Task inputs →
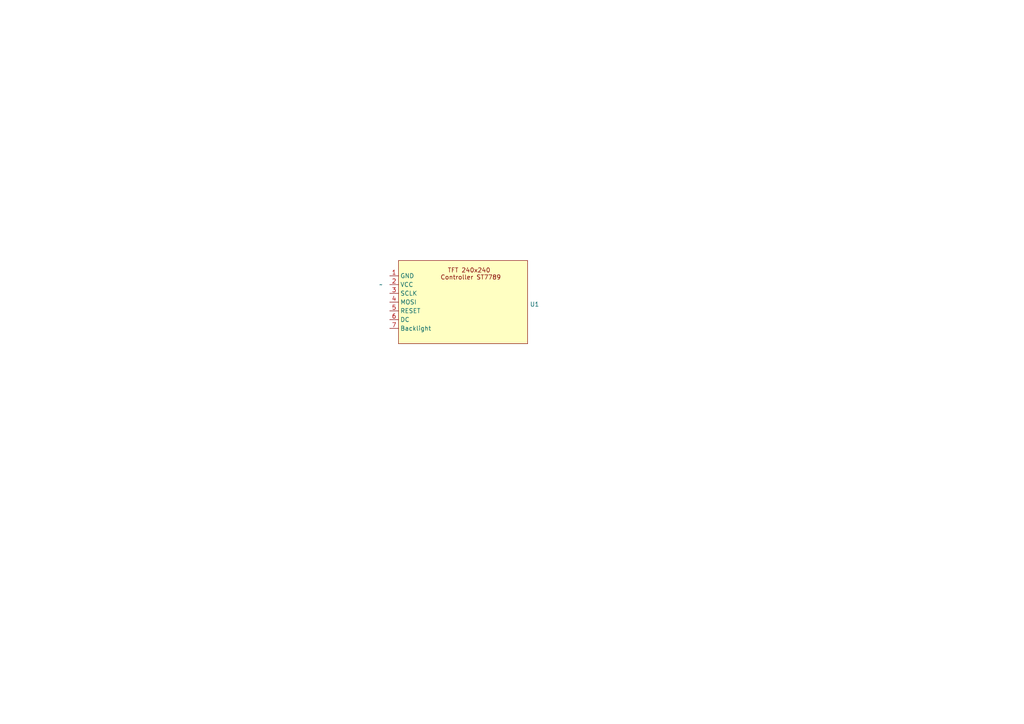
<source format=kicad_sch>
(kicad_sch (version 20230121) (generator eeschema)

  (uuid 1fa61d3f-b115-44f6-98aa-8b7a93a22adc)

  (paper "A4")

  


  (symbol (lib_id "1_ene9ba_Library:TFT_240x240") (at 110.49 82.55 0) (unit 1)
    (in_bom yes) (on_board yes) (dnp no) (fields_autoplaced)
    (uuid acb036cb-2391-454b-9b05-aa749f9003b9)
    (property "Reference" "U1" (at 153.67 88.265 0)
      (effects (font (size 1.27 1.27)) (justify left))
    )
    (property "Value" "~" (at 110.49 82.55 0)
      (effects (font (size 1.27 1.27)))
    )
    (property "Footprint" "1_ene9ba-footprint:TFT-240x240" (at 134.62 102.87 0)
      (effects (font (size 1.27 1.27)) hide)
    )
    (property "Datasheet" "" (at 110.49 82.55 0)
      (effects (font (size 1.27 1.27)) hide)
    )
    (pin "1" (uuid 9f47b196-3431-4929-89dc-ee438a41f47a))
    (pin "2" (uuid 06705d5e-cd00-4560-83b5-41cf1d1454cb))
    (pin "3" (uuid 4fd3ddd7-6493-4e02-bc82-d9a7efa77f53))
    (pin "4" (uuid 3b8bb55c-0d0a-4089-95d3-1a7b041ba09b))
    (pin "5" (uuid b9e7d216-d684-4a91-b4f4-8cd5bfa28a55))
    (pin "6" (uuid d24390c9-110e-4f57-afd2-572f33bd6794))
    (pin "7" (uuid daf65f28-3c62-4f2a-b0ac-d9b3504316e5))
    (instances
      (project "Grafikadapter"
        (path "/1fa61d3f-b115-44f6-98aa-8b7a93a22adc"
          (reference "U1") (unit 1)
        )
      )
    )
  )

  (sheet_instances
    (path "/" (page "1"))
  )
)

</source>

Activity → Please set down the whole listing above exactly and skip every picture.

Exercise response →
<source format=kicad_sch>
(kicad_sch (version 20230121) (generator eeschema)

  (uuid 1fa61d3f-b115-44f6-98aa-8b7a93a22adc)

  (paper "A4")

  


  (symbol (lib_id "1_ene9ba_Library:TFT_240x240") (at 110.49 82.55 0) (unit 1)
    (in_bom yes) (on_board yes) (dnp no) (fields_autoplaced)
    (uuid acb036cb-2391-454b-9b05-aa749f9003b9)
    (property "Reference" "U1" (at 153.67 88.265 0)
      (effects (font (size 1.27 1.27)) (justify left))
    )
    (property "Value" "~" (at 110.49 82.55 0)
      (effects (font (size 1.27 1.27)))
    )
    (property "Footprint" "1_ene9ba-footprint:TFT-240x240" (at 134.62 102.87 0)
      (effects (font (size 1.27 1.27)) hide)
    )
    (property "Datasheet" "" (at 110.49 82.55 0)
      (effects (font (size 1.27 1.27)) hide)
    )
    (pin "1" (uuid 9f47b196-3431-4929-89dc-ee438a41f47a))
    (pin "2" (uuid 06705d5e-cd00-4560-83b5-41cf1d1454cb))
    (pin "3" (uuid 4fd3ddd7-6493-4e02-bc82-d9a7efa77f53))
    (pin "4" (uuid 3b8bb55c-0d0a-4089-95d3-1a7b041ba09b))
    (pin "5" (uuid b9e7d216-d684-4a91-b4f4-8cd5bfa28a55))
    (pin "6" (uuid d24390c9-110e-4f57-afd2-572f33bd6794))
    (pin "7" (uuid daf65f28-3c62-4f2a-b0ac-d9b3504316e5))
    (instances
      (project "Grafikadapter"
        (path "/1fa61d3f-b115-44f6-98aa-8b7a93a22adc"
          (reference "U1") (unit 1)
        )
      )
    )
  )

  (sheet_instances
    (path "/" (page "1"))
  )
)

</source>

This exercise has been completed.